Plug into the networks that support immigrants and refugees. These also accept donations. These accept your time.
They do not have to be Syrian. The world is full of violence pushing and pulling people away from their homes. Do not make hierarchies of suffering. Do not romanticize your contributions. There are people in your city who are working for the same things you are. Go find them.
8) Vote against borders. Vote for social security and public education. Mobilize for open societies. Organize against walls.
Can your body go down to your streets? Engaging in the political struggles in your city is also solidarity. The internationalist framework that will block the Assads and the imperialism of tomorrow is being built now: in the struggles for open borders and immigration; in the fight for living wages and affordable housing; in the demands for accessible education and clean water and air; and in resistance against debt, police brutality, and surveillance.

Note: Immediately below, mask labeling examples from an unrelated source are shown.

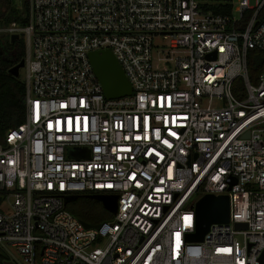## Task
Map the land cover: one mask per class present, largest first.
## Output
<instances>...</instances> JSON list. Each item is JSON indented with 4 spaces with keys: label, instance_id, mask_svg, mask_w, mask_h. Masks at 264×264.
<instances>
[{
    "label": "built area",
    "instance_id": "1",
    "mask_svg": "<svg viewBox=\"0 0 264 264\" xmlns=\"http://www.w3.org/2000/svg\"><path fill=\"white\" fill-rule=\"evenodd\" d=\"M15 4L28 24L0 33L24 35L26 116L0 142V248L16 264H262L264 0ZM104 49L130 95L106 97L89 59ZM84 194L117 196L113 218L87 228L65 207ZM206 194L230 219L192 241Z\"/></svg>",
    "mask_w": 264,
    "mask_h": 264
},
{
    "label": "trees",
    "instance_id": "2",
    "mask_svg": "<svg viewBox=\"0 0 264 264\" xmlns=\"http://www.w3.org/2000/svg\"><path fill=\"white\" fill-rule=\"evenodd\" d=\"M218 1L212 0V3ZM212 8L217 13L231 12L228 5L222 7V4H216ZM25 13L27 14V10H25ZM25 13L23 14L18 10L15 0H0V17L4 26L14 21L21 25H27L28 19ZM3 37L0 35V142L3 141L8 130L21 125L26 116L25 83L9 72L12 67L25 58V41L22 38L14 40L8 38L5 41ZM249 61L250 75L255 80L261 70L263 58L255 50H252ZM81 196H75V199ZM65 207L74 216L88 224H97L113 218V214L104 208L85 213L83 210L70 207L69 201L66 202ZM5 260L11 259L8 255L0 253V261L4 262Z\"/></svg>",
    "mask_w": 264,
    "mask_h": 264
},
{
    "label": "water",
    "instance_id": "3",
    "mask_svg": "<svg viewBox=\"0 0 264 264\" xmlns=\"http://www.w3.org/2000/svg\"><path fill=\"white\" fill-rule=\"evenodd\" d=\"M12 40L19 39L15 34ZM89 59L93 70L103 86L107 98H120L132 93V86L115 55L110 49L92 51L89 53ZM25 61L21 60L10 69V73L18 77L21 67H24ZM248 135V133H247ZM92 198L100 200L104 207L111 213L117 211V196H104L98 194L89 195ZM75 196H69L67 199H73ZM196 211V232L190 235L192 241H202L205 234L209 231L213 223H227L230 219V202L227 195L206 194L195 204ZM87 228L97 226L84 222ZM237 227H246L244 223H237ZM261 263L264 264V252L261 257ZM4 264H16L13 260H5Z\"/></svg>",
    "mask_w": 264,
    "mask_h": 264
},
{
    "label": "rangeland",
    "instance_id": "4",
    "mask_svg": "<svg viewBox=\"0 0 264 264\" xmlns=\"http://www.w3.org/2000/svg\"><path fill=\"white\" fill-rule=\"evenodd\" d=\"M3 22L1 20L0 17V28L3 27ZM1 36H4V40L6 41V39L10 38L9 35H6L4 33H0ZM19 38H24V35L21 34ZM24 40V39H23ZM19 79L23 80L25 78V67H21L20 71H19ZM239 84H242L243 82L241 80H238ZM220 101H215V105H219ZM69 201V206L73 207L75 209H80L83 210V212L87 213V212H94L96 209L98 208H104L105 210H107L103 203L100 200H97L95 198L90 197L88 194H84V196L82 195L81 197H78L77 199L73 198V199H67L66 202ZM6 203L3 204V206H5ZM108 211V210H107ZM111 213V212H110ZM0 253H4L6 255H8V257L11 260H14L16 262L19 261V254L17 253V251L15 250L14 247L10 246V245H6L5 249L2 250V247L0 248Z\"/></svg>",
    "mask_w": 264,
    "mask_h": 264
}]
</instances>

The fact that the product of this intersection of political struggles will come too late to protect those under Syrian and Russian bombs today does not mean it is not worth pursuing. If you care about what is happening in Syria, care about what is happening in the place(s) you call home.
9) Bring the world into your life
Bring the wide, ugly, brutal world into your conceptualization of nation, of unity, of love, of friendship, of home, of sisterhood. How can you do this? (This is an open question.)
10) But really don’t do any of it if it’s about you feeling better
People are dying. Mourn them.
Rayya El Zein is a Visiting Scholar at the Tsereteli Oriental Institute at Ilia State University in Tbilisi, Georgia. She holds a PhD in Theatre from the Graduate Center, CUNY, where her research focused on the development of politics and notions of resistance in contemporary Arab music and performance.